Textauszug:
════════
30Florentine XXXVII: Der Himmel blaute
Vgl. Erl. 28 und 29 und die eingehende Erläuterung dieses Gedichtes von den Strahlen der Sonne und der Liebe in Klima und Dichtung.

31Florentine XXXVIII: An Gustav Moreau
Gustave Moreau (gest. 1898) ist ein hochorigineller Maler, dessen Werke ich kürzlich in Paris in seinem hinterlassnen Museum kennen lernte. Durch seine fast seherische Auffassung des Lebens, seinen reichen Schönheitsinn und sein Können ragt er unter den Modernen hervor. Er zersplittert sich allerdings zuweilen wie ein Sonnenstrahl im Laubwerk. Klarheit und gesunde Einfachheit fehlt ihm noch oft (wie erst recht dem Dichter Jean Lorrain, der in Moreaus Katalog zitiert ist). In der bändigenden Macht, die zur Harmonie führt, wirkt eben mehr Kraft als in tausend Ochsen-, Pferde- und Ma­schi­nen­kräften.

32Florentine XXXIX: Mein holdes Kind
Die Florentine. In Klima und Dichtung versuchte ich die Entstehung und das Wesen dieser Gedichtform zu ergründen, inwiefern diese meine Umformung des Sonetts vom Sonette abweicht. Die ersten vier Florentinen erschienen in Auferstehung irdische Ge­dich­te. Verlag Kreisende Ringe (Max Spohr). Leipzig, 2. Auflage, 1903.
════════
Angezeigte Daten:

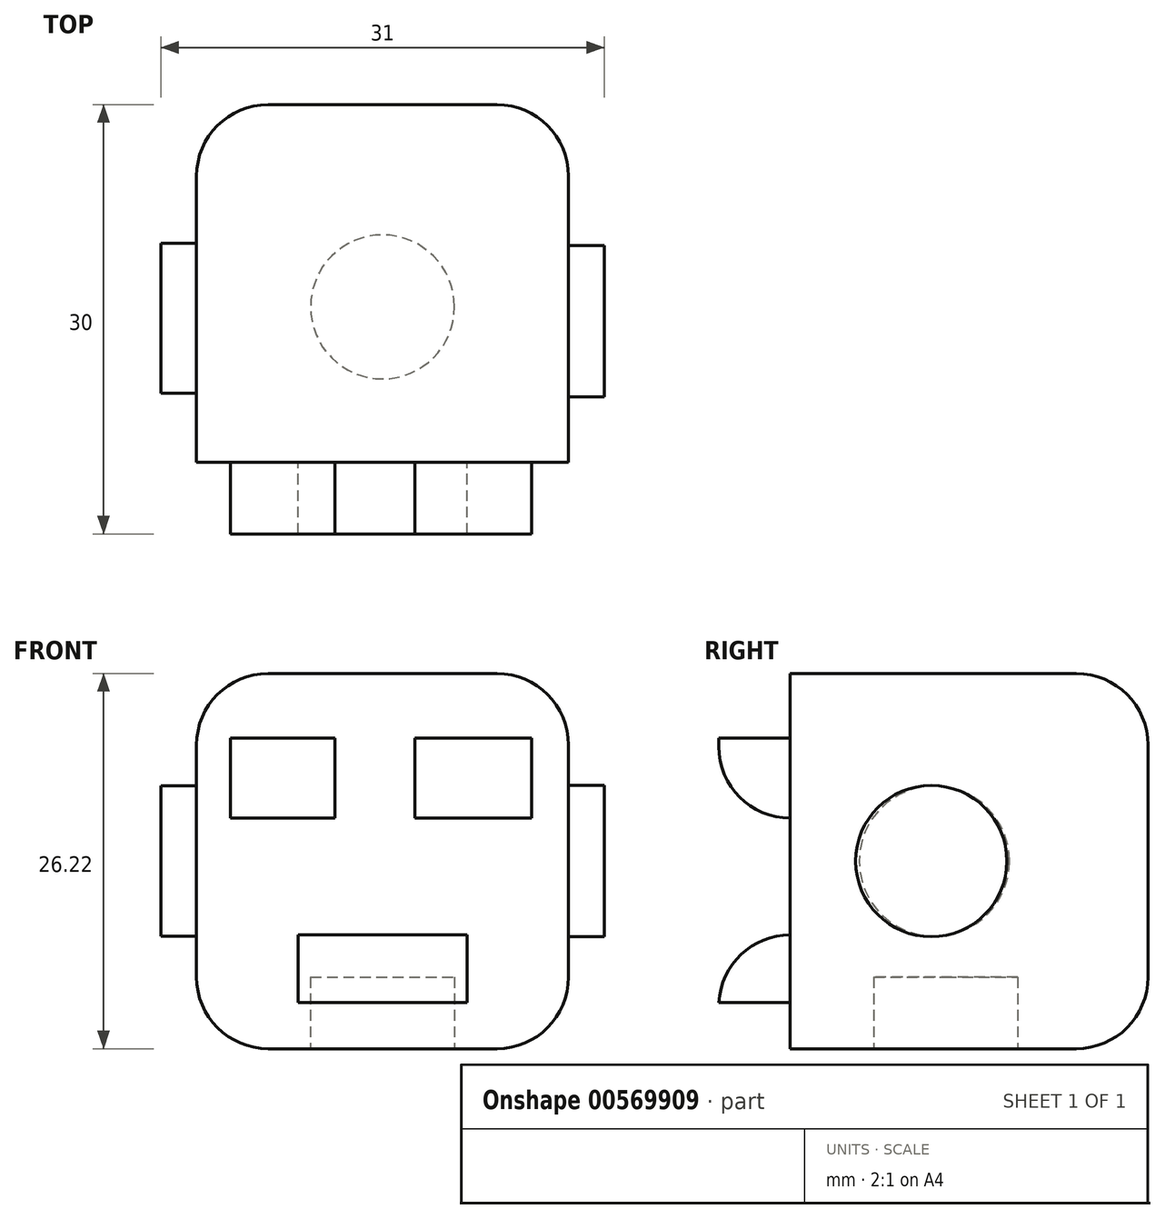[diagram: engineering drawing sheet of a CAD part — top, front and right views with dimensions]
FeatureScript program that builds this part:
annotation { "Feature Type Name" : "Feature", "Feature Type Description" : "" }
export const myFeature = defineFeature(function(context is Context, id is Id, definition is map)
    precondition{}
    {
        {
            var Q0;
            Q0=qCreatedBy(makeId("Front.planeOp"),FACE);
            var sketch = newSketch(context, id + "F0", { "sketchPlane" : qUnion([Q0])});
            skLineSegment(sketch, "E0.bottom", {"start": v(13, -13.1) * mm, "end": v(-13, -13.1) * mm});
            skLineSegment(sketch, "E0.top", {"start": v(13, 13.1) * mm, "end": v(-13, 13.1) * mm});
            skLineSegment(sketch, "E0.left", {"start": v(13, -13.1) * mm, "end": v(13, 13.1) * mm});
            skLineSegment(sketch, "E0.right", {"start": v(-13, -13.1) * mm, "end": v(-13, 13.1) * mm});
            skPoint(sketch, "E0.middle", {"position": v(0, 0) * mm});
            skSolve(sketch);
        }
        {
            var Q0;
            Q0=makeQuery(id+"F0.imprint","IMPRINT",FACE,{"disambiguationData":[TD([[makeQuery(id+"F0.imprint","IMPRINT",EDGE,{"derivedFrom":sQuery(id+"F0.wireOp",EDGE,"E0.bottom")}),-1.0]])]});
            extrude(context, id + "F1", {"entities" : qUnion([Q0]), "depth" : 25 * mm, "offsetDistance" : 25 * mm});
        }
        {
            var Q0;
            Q0=makeQuery(id+"F1.opExtrude","SWEPT_EDGE",EDGE,{"disambiguationData":[OSD([sQuery(id+"F0.wireOp",EDGE,"E0.top"),sQuery(id+"F0.wireOp",EDGE,"E0.right")])]});
            var Q1;
            Q1=makeQuery(id+"F1.opExtrude","CAP_EDGE",EDGE,{"disambiguationData":[OSD([sQuery(id+"F0.wireOp",EDGE,"E0.top")])],"isStart":true});
            var Q2;
            Q2=makeQuery(id+"F1.opExtrude","SWEPT_EDGE",EDGE,{"disambiguationData":[OSD([sQuery(id+"F0.wireOp",EDGE,"E0.top"),sQuery(id+"F0.wireOp",EDGE,"E0.left")])]});
            var Q3;
            Q3=makeQuery(id+"F1.opExtrude","CAP_EDGE",EDGE,{"disambiguationData":[OSD([sQuery(id+"F0.wireOp",EDGE,"E0.left")])],"isStart":true});
            var Q4;
            Q4=makeQuery(id+"F1.opExtrude","SWEPT_EDGE",EDGE,{"disambiguationData":[OSD([sQuery(id+"F0.wireOp",EDGE,"E0.bottom"),sQuery(id+"F0.wireOp",EDGE,"E0.left")])]});
            var Q5;
            Q5=makeQuery(id+"F1.opExtrude","SWEPT_EDGE",EDGE,{"disambiguationData":[OSD([sQuery(id+"F0.wireOp",EDGE,"E0.bottom"),sQuery(id+"F0.wireOp",EDGE,"E0.right")])]});
            var Q6;
            Q6=makeQuery(id+"F1.opExtrude","CAP_EDGE",EDGE,{"disambiguationData":[OSD([sQuery(id+"F0.wireOp",EDGE,"E0.bottom")])],"isStart":true});
            var Q7;
            Q7=makeQuery(id+"F1.opExtrude","CAP_EDGE",EDGE,{"disambiguationData":[OSD([sQuery(id+"F0.wireOp",EDGE,"E0.right")])],"isStart":true});
            fillet(context, id + "F2", {"entities" : qUnion([Q0, Q1, Q2, Q3, Q4, Q5, Q6, Q7]), "radius" : 5 * mm, "tangentPropagation" : true, "allowEdgeOverflow" : false});
        }
        {
            var Q0;
            Q0=makeQuery(id+"F1.opExtrude","CAP_FACE",FACE,{"disambiguationData":[OSD([sQuery(id+"F0.wireOp",EDGE,"E0.bottom"),sQuery(id+"F0.wireOp",EDGE,"E0.top"),sQuery(id+"F0.wireOp",EDGE,"E0.left"),sQuery(id+"F0.wireOp",EDGE,"E0.right")])],"isStart":false});
            var sketch = newSketch(context, id + "F3", { "sketchPlane" : qUnion([Q0])});
            skLineSegment(sketch, "E1.bottom", {"start": v(-3.33, 3) * mm, "end": v(-10.64, 3) * mm});
            skLineSegment(sketch, "E1.top", {"start": v(-3.33, 8.6) * mm, "end": v(-10.64, 8.6) * mm});
            skLineSegment(sketch, "E1.left", {"start": v(-3.33, 3) * mm, "end": v(-3.33, 8.6) * mm});
            skLineSegment(sketch, "E1.right", {"start": v(-10.64, 3) * mm, "end": v(-10.64, 8.6) * mm});
            skPoint(sketch, "E1.middle", {"position": v(-6.98, 5.8) * mm});
            skLineSegment(sketch, "E2.bottom", {"start": v(10.42, 3) * mm, "end": v(2.26, 3) * mm});
            skLineSegment(sketch, "E2.top", {"start": v(10.42, 8.6) * mm, "end": v(2.26, 8.6) * mm});
            skLineSegment(sketch, "E2.left", {"start": v(10.42, 3) * mm, "end": v(10.42, 8.6) * mm});
            skLineSegment(sketch, "E2.right", {"start": v(2.26, 3) * mm, "end": v(2.26, 8.6) * mm});
            skPoint(sketch, "E2.middle", {"position": v(6.34, 5.8) * mm});
            skSolve(sketch);
        }
        {
            var Q0;
            Q0=makeQuery(id+"F3.imprint","IMPRINT",FACE,{"disambiguationData":[TD([[makeQuery(id+"F3.imprint","IMPRINT",EDGE,{"derivedFrom":sQuery(id+"F3.wireOp",EDGE,"E1.bottom")}),1.0]])]});
            var sketch = newSketch(context, id + "F4", { "sketchPlane" : qUnion([Q0])});
            skLineSegment(sketch, "E3.bottom", {"start": v(5.9, -9.88) * mm, "end": v(-5.9, -9.88) * mm});
            skLineSegment(sketch, "E3.top", {"start": v(5.9, -5.16) * mm, "end": v(-5.9, -5.16) * mm});
            skLineSegment(sketch, "E3.left", {"start": v(5.9, -9.88) * mm, "end": v(5.9, -5.16) * mm});
            skLineSegment(sketch, "E3.right", {"start": v(-5.9, -9.88) * mm, "end": v(-5.9, -5.16) * mm});
            skPoint(sketch, "E3.middle", {"position": v(0, -7.52) * mm});
            skSolve(sketch);
        }
        {
            var Q0;
            Q0=makeQuery(id+"F3.imprint","IMPRINT",FACE,{"disambiguationData":[TD([[makeQuery(id+"F3.imprint","IMPRINT",EDGE,{"derivedFrom":sQuery(id+"F3.wireOp",EDGE,"E2.bottom")}),-1.0]])]});
            var Q1;
            Q1=makeQuery(id+"F3.imprint","IMPRINT",FACE,{"disambiguationData":[TD([[makeQuery(id+"F3.imprint","IMPRINT",EDGE,{"derivedFrom":sQuery(id+"F3.wireOp",EDGE,"E1.bottom")}),-1.0]])]});
            var Q2;
            Q2=makeQuery(id+"F4.imprint","IMPRINT",FACE,{"disambiguationData":[TD([[makeQuery(id+"F4.imprint","IMPRINT",EDGE,{"derivedFrom":sQuery(id+"F4.wireOp",EDGE,"E3.bottom")}),-1.0]])]});
            extrude(context, id + "F5", {"entities" : qUnion([Q0, Q1, Q2]), "operationType" : NewBodyOperationType.ADD, "depth" : 5 * mm, "offsetDistance" : 25 * mm});
        }
        {
            var Q0;
            Q0=makeQuery(id+"F5.opExtrude","CAP_EDGE",EDGE,{"disambiguationData":[OSD([sQuery(id+"F3.wireOp",EDGE,"E1.bottom")])],"isStart":false});
            var Q1;
            Q1=makeQuery(id+"F5.opExtrude","CAP_EDGE",EDGE,{"disambiguationData":[OSD([sQuery(id+"F3.wireOp",EDGE,"E2.bottom")])],"isStart":false});
            var Q2;
            Q2=makeQuery(id+"F5.opExtrude","CAP_EDGE",EDGE,{"disambiguationData":[OSD([sQuery(id+"F4.wireOp",EDGE,"E3.top")])],"isStart":false});
            fillet(context, id + "F6", {"entities" : qUnion([Q0, Q1, Q2]), "radius" : 5 * mm, "tangentPropagation" : true, "allowEdgeOverflow" : false});
        }
        {
            var Q0;
            Q0=makeQuery(id+"F1.opExtrude","SWEPT_FACE",FACE,{"disambiguationData":[OSD([sQuery(id+"F0.wireOp",EDGE,"E0.left")])]});
            var sketch = newSketch(context, id + "F7", { "sketchPlane" : qUnion([Q0])});
            skCircle(sketch, "E4", {"center": v(-15.15, 0) * mm, "radius": 5.29 * mm});
            skSolve(sketch);
        }
        {
            var Q0;
            Q0=makeQuery(id+"F1.opExtrude","SWEPT_FACE",FACE,{"disambiguationData":[OSD([sQuery(id+"F0.wireOp",EDGE,"E0.right")])]});
            var sketch = newSketch(context, id + "F8", { "sketchPlane" : qUnion([Q0])});
            skCircle(sketch, "E5", {"center": v(14.93, 0) * mm, "radius": 5.25 * mm});
            skSolve(sketch);
        }
        {
            var Q0;
            Q0=makeQuery(id+"F7.imprint","IMPRINT",FACE,{"disambiguationData":[TD([[makeQuery(id+"F7.imprint","IMPRINT",EDGE,{"derivedFrom":sQuery(id+"F7.wireOp",EDGE,"E4")}),1.0]])]});
            extrude(context, id + "F9", {"entities" : qUnion([Q0]), "operationType" : NewBodyOperationType.ADD, "depth" : 2.5 * mm, "offsetDistance" : 25 * mm});
        }
        {
            var Q0;
            Q0=makeQuery(id+"F8.imprint","IMPRINT",FACE,{"disambiguationData":[TD([[makeQuery(id+"F8.imprint","IMPRINT",EDGE,{"derivedFrom":sQuery(id+"F8.wireOp",EDGE,"E5")}),1.0]])]});
            extrude(context, id + "F10", {"entities" : qUnion([Q0]), "operationType" : NewBodyOperationType.ADD, "depth" : 2.5 * mm, "offsetDistance" : 25 * mm});
        }
        {
            var Q0;
            Q0=makeQuery(id+"F1.opExtrude","SWEPT_FACE",FACE,{"disambiguationData":[OSD([sQuery(id+"F0.wireOp",EDGE,"E0.bottom")])]});
            var sketch = newSketch(context, id + "F11", { "sketchPlane" : qUnion([Q0])});
            skCircle(sketch, "E6", {"center": v(0, 14.13) * mm, "radius": 5.03 * mm});
            skSolve(sketch);
        }
        {
            var Q0;
            Q0=makeQuery(id+"F11.imprint","IMPRINT",FACE,{"disambiguationData":[TD([[makeQuery(id+"F11.imprint","IMPRINT",EDGE,{"derivedFrom":sQuery(id+"F11.wireOp",EDGE,"E6")}),1.0]])]});
            extrude(context, id + "F12", {"entities" : qUnion([Q0]), "operationType" : NewBodyOperationType.REMOVE, "oppositeDirection" : true, "depth" : 5 * mm, "offsetDistance" : 25 * mm});
        }
    });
════════
Aufgaben:
A) Ermitteln Sie, in wie vielen Zeilen nach den Anmerkungen zu den Florentinen die Zeichenfolge "tangentPropagation" vorkommt, wobei Groß- und Kleinschreibung zählt. Geben Sie nur die Zahl an.
B) Führen Sie die Anmerkungen zu den Florentinen im Anschluss an ihren letzten Satz weiter.

Lösungen:
A) 2

B)
Florentine IV daselbst (Das lebendige Bild – in der Gemäldegalerie) ist in einer Kritik missverstanden worden, als handelte es sich um ein Bild, das dem Beschauer schein­bar lebendig wird. Das Gedicht sprach aber von einem lebendigen Wesen dort und gipfelte in dem ethischen Vorwurf:

Nur diese Schönheit all die Toren scheuen:
Nur weil sie lebt soll niemand sich dran freuen!

33Florentine XL: Firenze
«Im Altertume» – durch die schmalen Gassen dieser mittelalterlichen Stadt eilt all­täg­lich ihre schöne Jugend, sie eilt besonders, wenn der Bergwind weht. «Florenz» kommt von flos, die Blume, her und führt eine goldne Lilie im Wappen. Man sieht über­aus oft blonde Haare.

34Florentine XLI: Der Abend deckt
Abends verwandelt sich das Blau der toskanischen Berge in veilchenfarbne Töne. Die untergehende Sonne wird rot, als tauchte sie in einen Becher Weines. Die Berge, die nun schon bronzedunkel gegen Westen werden, verschlingen sie gleichsam. Da breitet sich wie ein Halbkreis, wie ein Fächer, im Westen die Symphonie der Regen­bog­en­far­ben aus, von Rot durch Gold und Grün bis ins Blau des Zeniths. Hohe Wölkchen, die noch der Glanz der Sonne trifft, erglühen. Dann wird alles dunkel. Das Auge nimmt nicht mehr Bilder auf und es er wacht in uns das Rätselhafte, Unklare der Däm­me­rung. Die Sterne fangen an zu leuchten. Da – mitten in der träumenden Bewunderung führt die Umarmung junger Liebe in die Wirklichkeit zurück.

Gedicht

35Florentine XLII: Nach Weihrauch duften deine Locken
«Morgengabe» – es war im Altertume, in Athen, Rom (nicht Sparta, wo die Haare lang blieben) Sitte, die Locken, die bei Eintritt der Reife zuerst geschoren wurden, der Gottheit zu weihen.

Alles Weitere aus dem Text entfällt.